You are here: HomeAbout UsBylaws and Constitution

Bylaws and Constitution

Drafted October 23, 1968

(Last amended October 2015)

Article 1:  Name

The name of the Society is “The Community Arts Council of Greater Victoria”.

Article 2:  Objects

The objects of this Society shall be to increase and broaden the opportunities for Greater Victoria citizens to enjoy and to participate in the cultural activities and shall include the following activities:

  1. To help coordinate the work and programmes of cultural groups in the City;
  2. To stimulate and encourage the development of cultural projects and activities;
  3. To render service to all participating groups;
  4. To act as a clearing house for information on cultural projects and activities;
  5. To foster interest and pride in the cultural heritage of this community;
  6. To interpret the work of cultural groups to the community, enlist public interest and promote public understanding;
  7. To bring to the attention of civic and provincial authorities the cultural needs of Greater Victoria

Article 3:  Place of Operation

The operations for the Society are to be chiefly carried on in the area known as Greater Victoria, in the Province of British Columbia.

Article 3A: Winding Up

Upon the winding up or dissolution of the Society, any funds of the Society remaining after the satisfaction of its debts and liabilities sghall be given or transferred to such organization or organizations promoting interest in or contributing to the cultural and artistic life of the public as may be decided upon by the members of the Society at the time of winding up or dissolutions.  This clause is unalterable.

* EXERCISE 1:
According to the bylaws, when were they first drafted?
* EXERCISE 2:
Transcribe the bylaws word for word, everything from "Upon the winding" down to "clause is unalterable.".
* EXERCISE 3:
Based on the bylaws, answer yes or no for each statement and quote the words that decide it: (a) The Society's operations are to be carried on chiefly in Greater Victoria, British Columbia. (b) The members may change the winding-up clause. (c) The bylaws were last amended in October 2010.

* RECORDED INFORMATION:
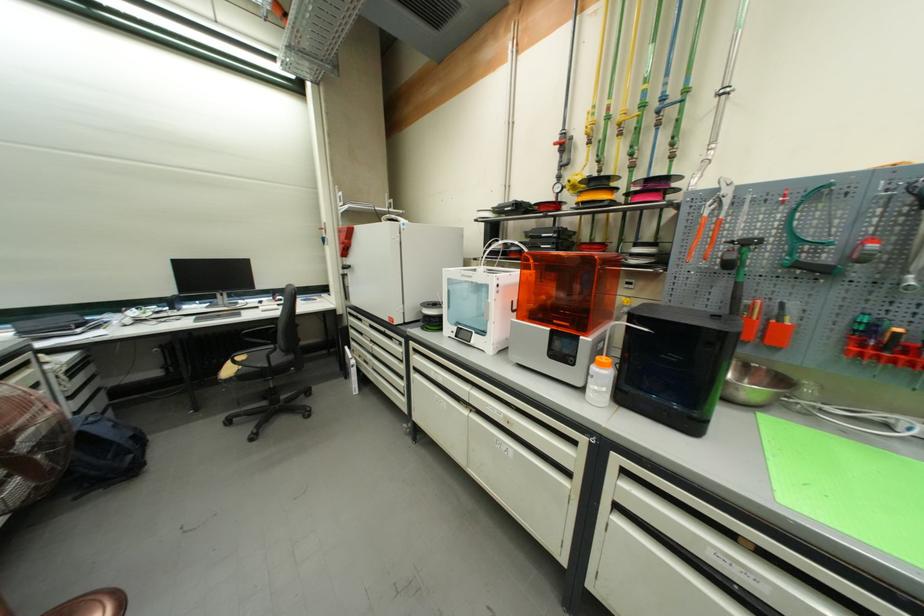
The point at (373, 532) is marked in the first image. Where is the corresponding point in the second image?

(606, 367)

* EXPECTED OUTPUT 1:
October 23, 1968

* EXPECTED OUTPUT 2:
Upon the winding up or dissolution of the Society, any funds of the Society remaining after the satisfaction of its debts and liabilities sghall be given or transferred to such organization or organizations promoting interest in or contributing to the cultural and artistic life of the public as may be decided upon by the members of the Society at the time of winding up or dissolutions.  This clause is unalterable.

* EXPECTED OUTPUT 3:
(a) Yes: "The operations for the Society are to be chiefly carried on in the area known as Greater Victoria, in the Province of British Columbia."
(b) No: "This clause is unalterable."
(c) No: "(Last amended October 2015)"